Task to complete:
Reproduce the whole listing exactly and let no picture into the copy.

Input data:

++++

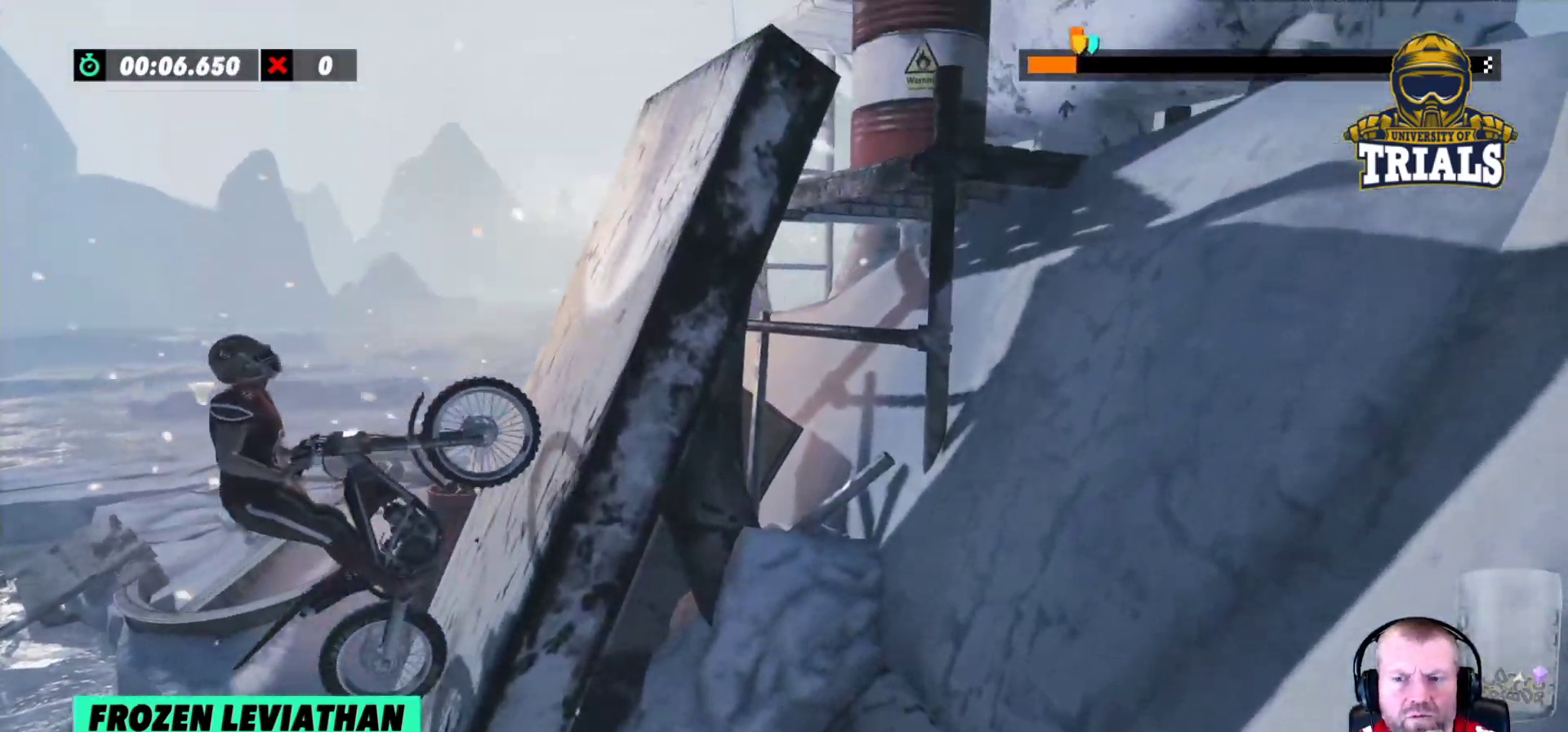
{"buttons": ["R2"], "left_stick": "right", "events": []}
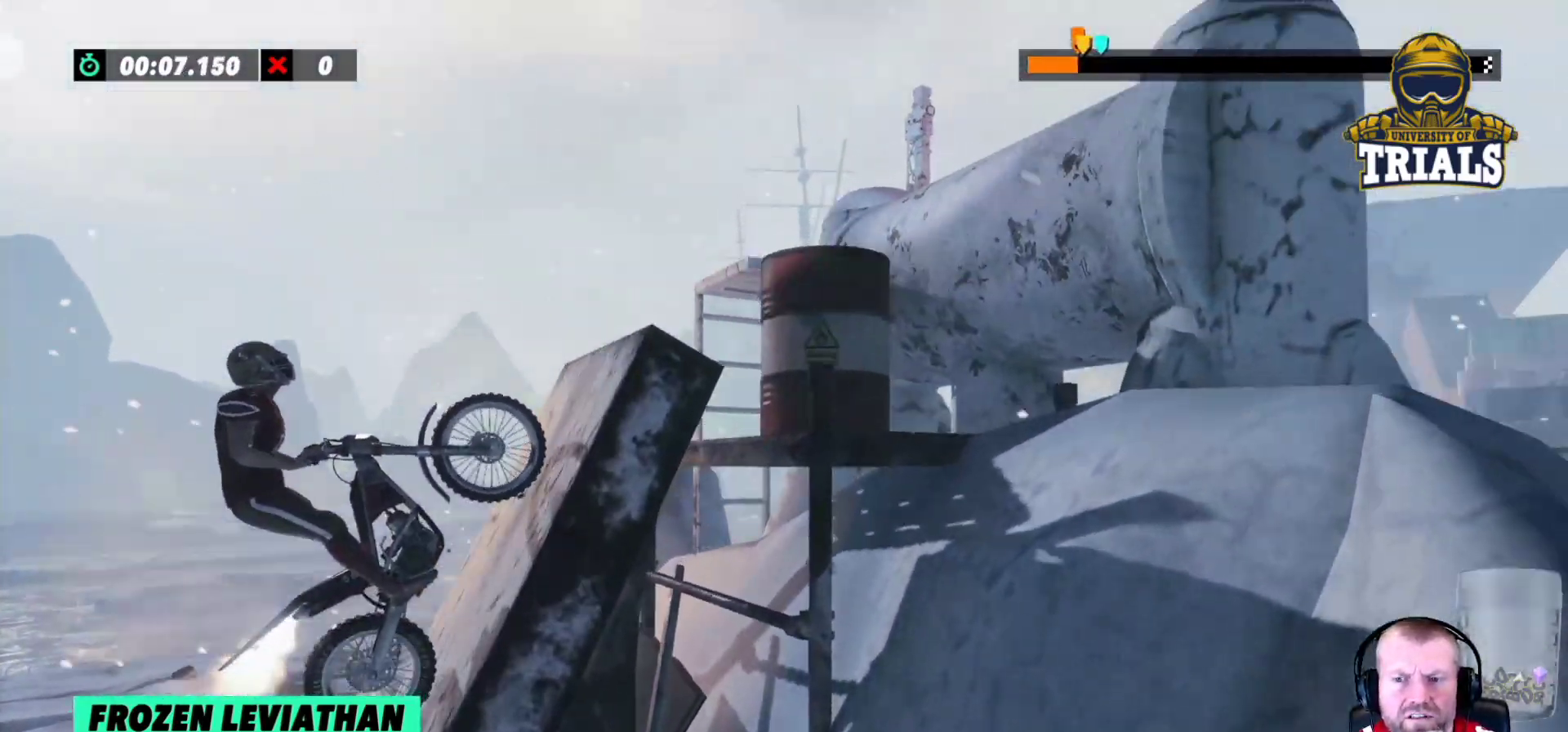
{"buttons": ["R2"], "left_stick": "right", "events": []}
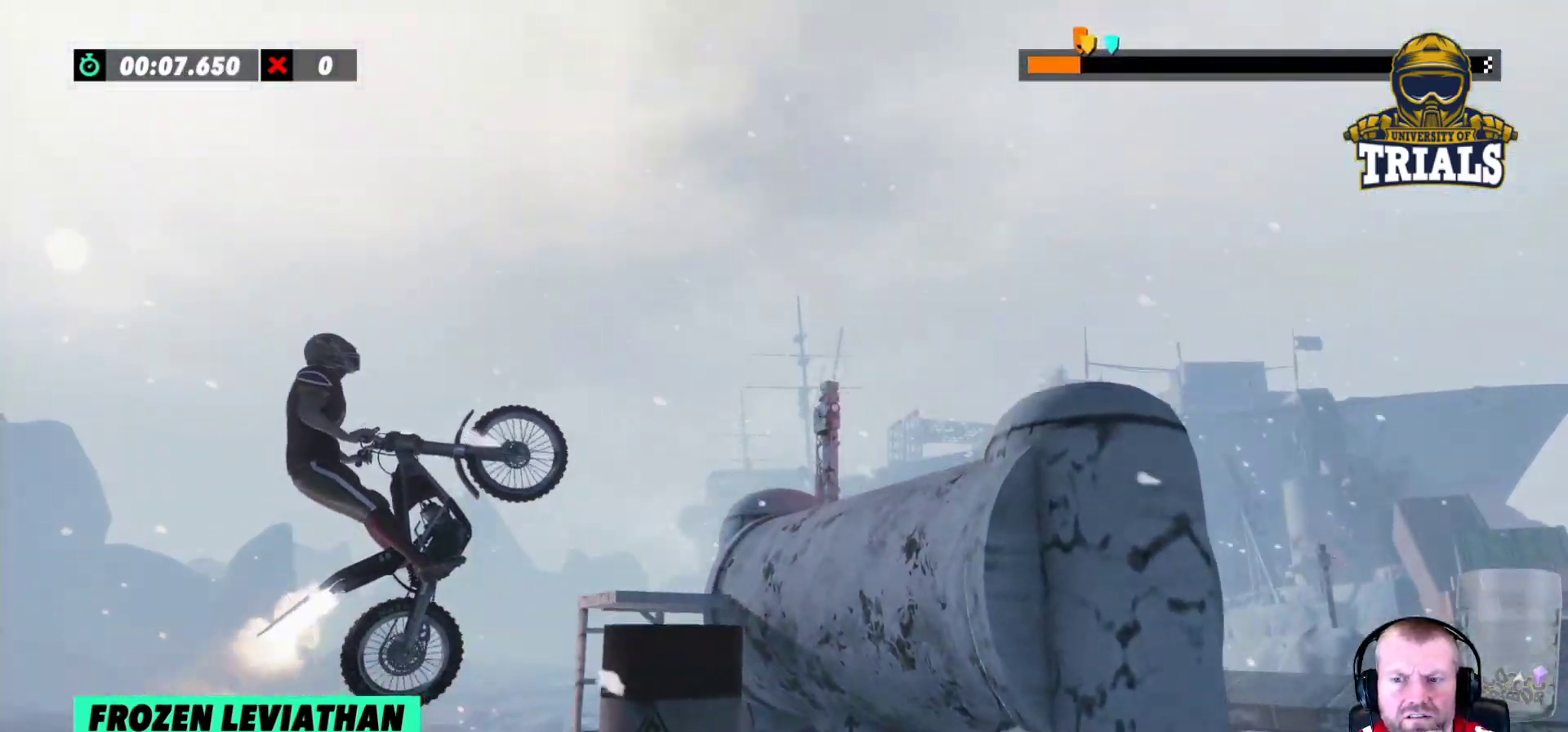
{"buttons": [], "left_stick": "left", "events": [[233, "left_stick", "left"], [350, "R2", "up"]]}
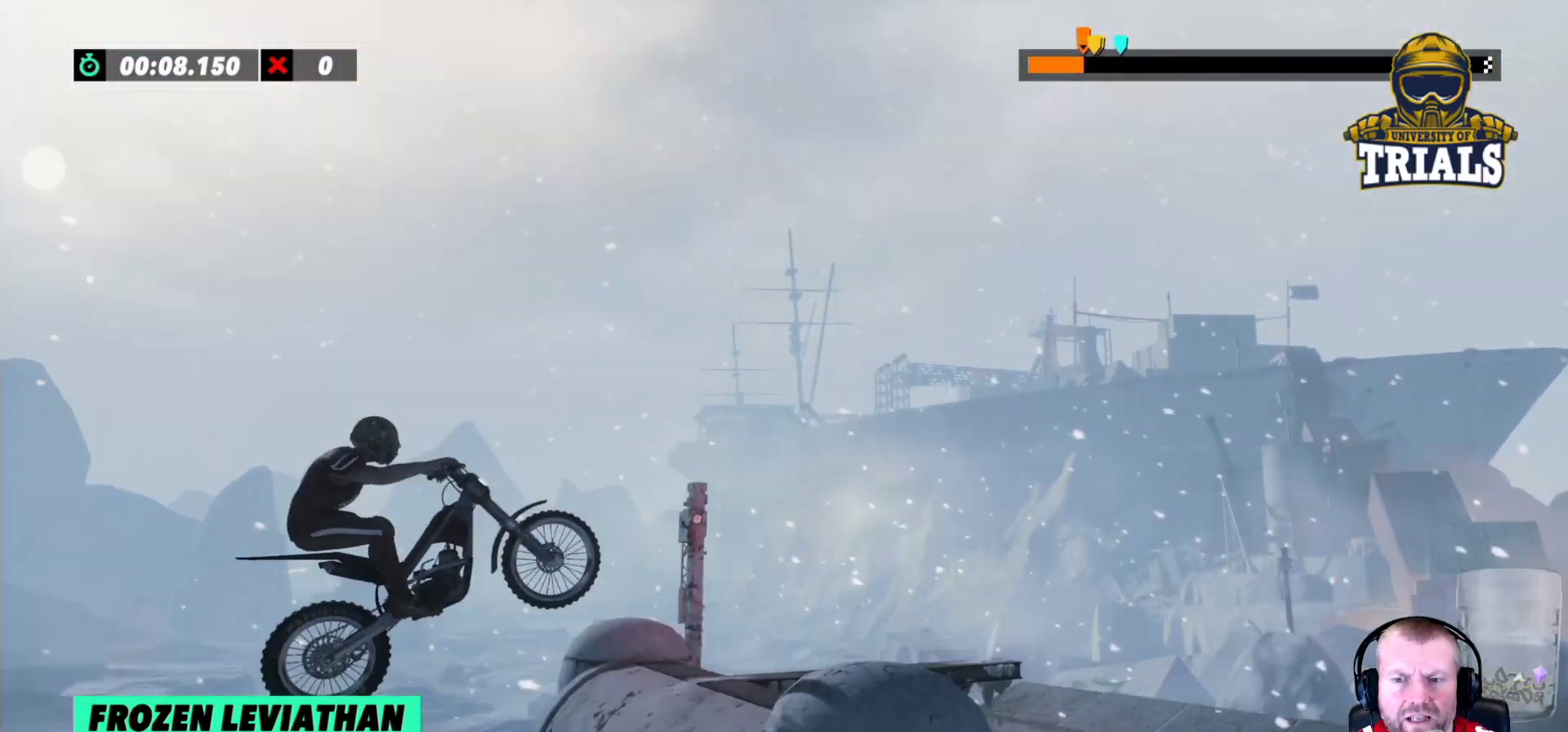
{"buttons": ["R2"], "left_stick": "center", "events": [[67, "left_stick", "center"], [167, "R2", "down"], [167, "left_stick", "left"], [283, "left_stick", "center"]]}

++++

Answer below:
{"buttons": ["R2"], "left_stick": "right", "events": []}
{"buttons": ["R2"], "left_stick": "right", "events": []}
{"buttons": [], "left_stick": "left", "events": [[233, "left_stick", "left"], [350, "R2", "up"]]}
{"buttons": ["R2"], "left_stick": "center", "events": [[67, "left_stick", "center"], [167, "R2", "down"], [167, "left_stick", "left"], [283, "left_stick", "center"]]}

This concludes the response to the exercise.